Another lesson that might be useful is not to assume that the week starts on a particular day.
I live in the UK and the general convention here is the the week on Monday. In find calendars (presumably designed in the US) that start on Sunday particularly frustrating and error-prone. Not being able to customise this is uncultured.
Different cultures have different conventions, and if a seven-day week is the norm then it start on Saturday, Sunday, or Monday [1]. And, of course, some cultures don't use a seven-day week.
> I live in the UK and the general convention here is the the week on Monday.
Uh, no. The work week starts on Monday, but the week starts on Sunday. The link you provide supports that.
I agree with everything else you say though. It's useful to know that some people don't work Fridays but do work Sundays, or some people have other customs.
Strange. I don't ever recall Sunday being used as the start of the week in the UK. I asked a few people here and they all said Monday. The two printed calendars I was able to find (a diary and a wallplanner) all use Monday. ISO 8601 also starts the week on Monday [1].
You are correct that the Wikipedia article I cited says that in the Judeo-Christian tradition the week starts on Sunday, but that is clearly for religious purposes. Since the UK is home to people of many religions and none, I'm not sure why you think that Sunday is normative.
Serious question: does it feel different if your week starts on Sunday? Do you feel like your week is bracketed by a non-work day at each end?
I've tried to set up my calendars to start on Monday, over the years. It makes sense, because the two major segments of my life, the work week and the weekend, are each displayed contiguously.
And yet I get confused. Probably because I've grown up with Sunday to Saturday calendars, and almost no one else does a Monday start calendar in the US.
And while thinking about this post, I wondered, would it make sense to display calendars with both? An eight day display, showing last Sunday, this week, and the coming weekend.

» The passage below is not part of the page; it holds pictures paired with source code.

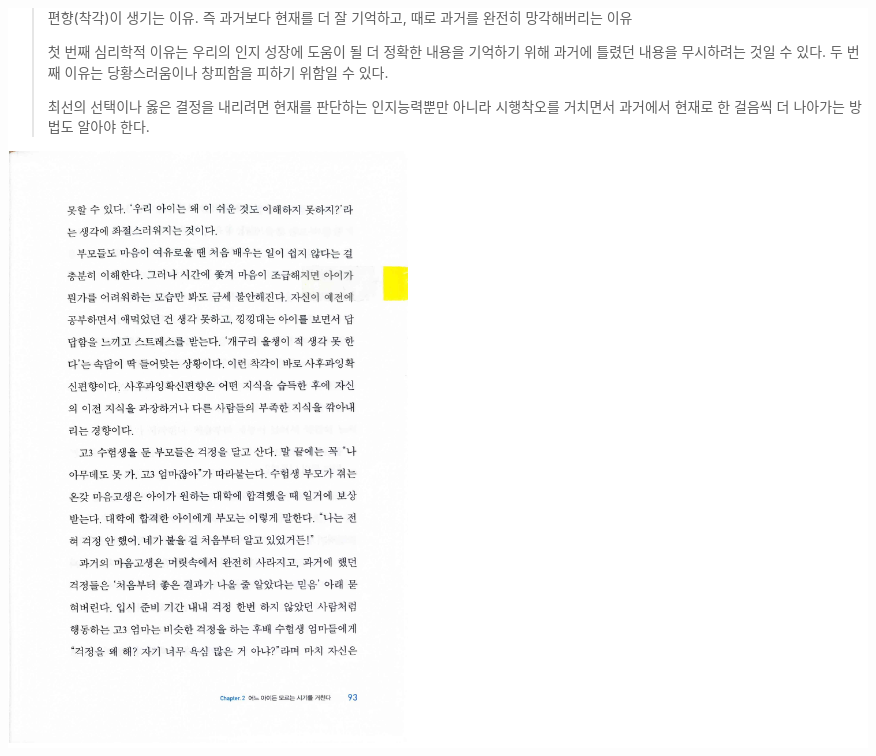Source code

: > 편향(착각)이 생기는 이유. 즉 과거보다 현재를 더 잘 기억하고, 때로 과거를 완전히 망각해버리는 이유
>
> 첫 번째 심리학적 이유는 우리의 인지 성장에 도움이 될 더 정확한 내용을 기억하기 위해 과거에 틀렸던 내용을 무시하려는 것일 수 있다. 두 번째 이유는 당황스러움이나 창피함을 피하기 위함일 수 있다.
>
> 최선의 선택이나 옳은 결정을 내리려면 현재를 판단하는 인지능력뿐만 아니라 시행착오를 거치면서 과거에서 현재로 한 걸음씩 더 나아가는 방법도 알아야 한다.

<img src="impostor/16.jpg" alt="title" width="400"/>
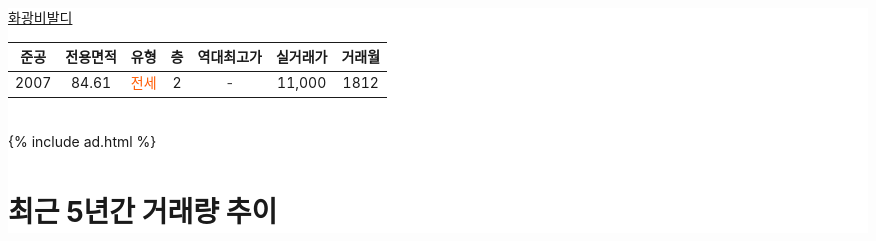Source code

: [화광비발디](https://search.naver.com/search.naver?query=%EA%B2%BD%EC%83%81%EB%82%A8%EB%8F%84+%EC%A7%84%EC%A3%BC%EC%8B%9C+%EA%B8%88%EC%82%B0%EB%A9%B4+%EC%9E%A5%EC%82%AC%EB%A6%AC+%ED%99%94%EA%B4%91%EB%B9%84%EB%B0%9C%EB%94%94)

|준공|전용면적|유형|층|역대최고가|실거래가|거래월|
|:---:|:---:|:---:|:---:|:---:|:---:|:---:|
|2007|84.61|<span style="color:#ff5a00">전세</span>|2|<span style="color:#444444">-</span>|11,000|1812|


<br>
{% include ad.html %}
<br>

# 최근 5년간 거래량 추이


<div style="width:100%;">
    <canvas id="deal_progress" height="200"></canvas>
</div>

<script>
new Chart(document.getElementById("deal_progress"), {
    type: 'line',
    data: {
        labels: ['201402','201403','201404','201405','201406','201407','201408','201409','201410','201411','201412','201501','201502','201503','201504','201505','201506','201507','201508','201509','201510','201511','201512','201601','201602','201603','201604','201605','201606','201607','201608','201609','201610','201611','201612','201701','201702','201703','201704','201705','201706','201707','201708','201709','201710','201711','201712','201801','201802','201803','201804','201805','201806','201807','201808','201809','201810','201811','201812','201901','201902'],
        datasets: [{
            label: '매매',
            pointRadius: 1,
            data: [28, 26, 26, 15, 25, 23, 27, 42, 49, 34, 39, 35, 44, 68, 66, 52, 42, 55, 54, 65, 99, 55, 42, 36, 28, 46, 56, 49, 56, 58, 39, 43, 71, 52, 35, 29, 47, 45, 49, 52, 30, 33, 57, 42, 29, 27, 28, 36, 25, 25, 22, 17, 13, 13, 9, 13, 24, 12, 17, 10, 0],
            borderColor: "rgba(255, 201, 14, 1)",
            backgroundColor: "rgba(255, 201, 14, 0.5)",
            fill: false,
            lineTension: 0
        },{
            label: '전월세',
            pointRadius: 1,
            data: [21, 29, 20, 18, 12, 21, 19, 20, 32, 19, 22, 35, 38, 33, 24, 20, 26, 18, 30, 20, 31, 44, 37, 29, 26, 30, 17, 21, 5, 22, 13, 6, 26, 19, 22, 18, 27, 24, 18, 18, 16, 17, 20, 22, 22, 25, 13, 26, 20, 27, 12, 15, 18, 7, 11, 7, 22, 8, 21, 23, 8],
            borderColor: "rgba(0, 141, 185, 1)",
            backgroundColor: "rgba(0, 141, 185, 0.5)",
            fill: false,
            lineTension: 0
        }
        ]
    },
    options: {
        responsive: true,
        title: {
            display: false
        },
        tooltips: {
            mode: 'index',
            intersect: false
        },
        hover: {
            mode: 'nearest',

To answer your serious question: only if I stop to really think about it.
Sunday in my youth was a quiet day. Shops were closed. TV was dreadful. I did chores and prepared for the coming week. Saturday was a day off for fun, Sunday was a sort of day off, but for quiet preparation.

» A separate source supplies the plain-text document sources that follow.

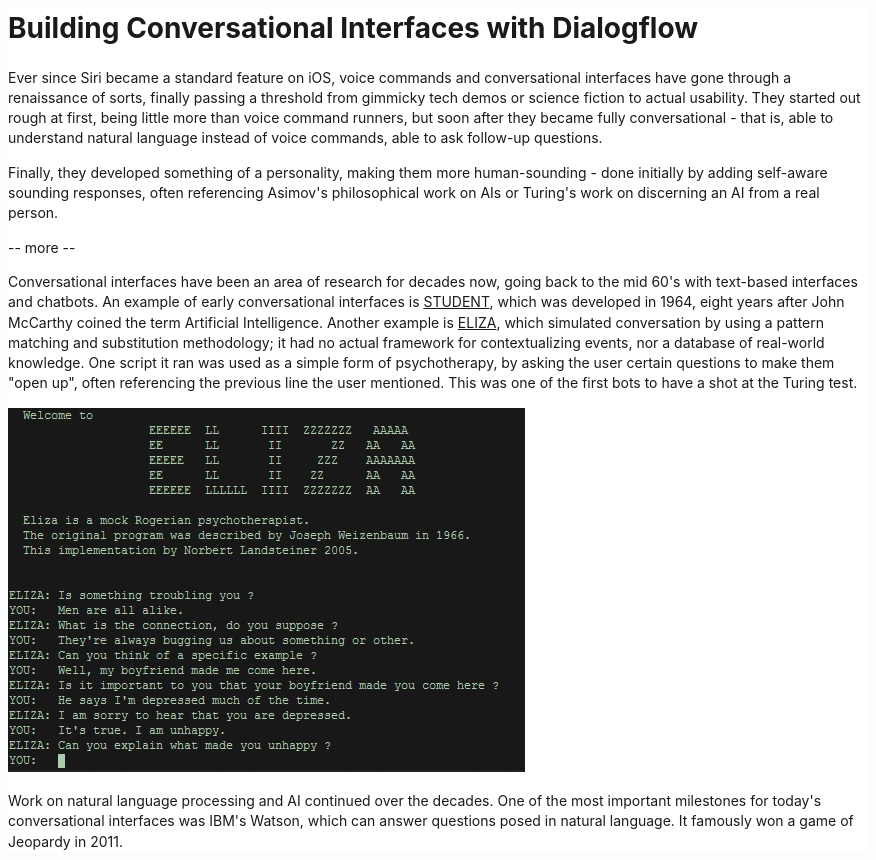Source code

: # Building Conversational Interfaces with Dialogflow

Ever since Siri became a standard feature on iOS, voice commands and conversational interfaces have gone through a renaissance of sorts, finally passing a threshold from gimmicky tech demos or science fiction to actual usability. They started out rough at first, being little more than voice command runners, but soon after they became fully conversational - that is, able to understand natural language instead of voice commands, able to ask follow-up questions.

Finally, they developed something of a personality, making them more human-sounding - done initially by adding self-aware sounding responses, often referencing Asimov's philosophical work on AIs or Turing's work on discerning an AI from a real person.

-- more --

Conversational interfaces have been an area of research for decades now, going back to the mid 60's with text-based interfaces and chatbots. An example of early conversational interfaces is [STUDENT](https://en.wikipedia.org/wiki/STUDENT_(computer_program)), which was developed in 1964, eight years after John McCarthy coined the term Artificial Intelligence. Another example is [ELIZA](https://en.wikipedia.org/wiki/ELIZA), which simulated conversation by using a pattern matching and substitution methodology; it had no actual framework for contextualizing events, nor a database of real-world knowledge. One script it ran was used as a simple form of psychotherapy, by asking the user certain questions to make them "open up", often referencing the previous line the user mentioned. This was one of the first bots to have a shot at the Turing test.

![ELIZA conversation](dialogflow/ELIZA_conversation.jpg)

Work on natural language processing and AI continued over the decades. One of the most important milestones for today's conversational interfaces was IBM's Watson, which can answer questions posed in natural language. It famously won a game of Jeopardy in 2011.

Now Saturday and Sunday are days off for fun; tv is better; shops are open. So, it feels as if the week starts on Monday.
Why limit to Sat-Mon? If one has to offer such a feature, might as well go all the way and make it an arbitrary day. One standard plus one variation can be special-cased, but with two variations you might as well code things properly.
I live in the UK and the general convention here is the the week on Monday. In find calendars (presumably designed in the US) that start on Sunday particularly frustrating and error-prone. Not being able to customise this is uncultured.
Different cultures have different conventions, and if a seven-day week is the norm then it start on Saturday, Sunday, or Monday [1]. And, of course, some cultures don't use a seven-day week.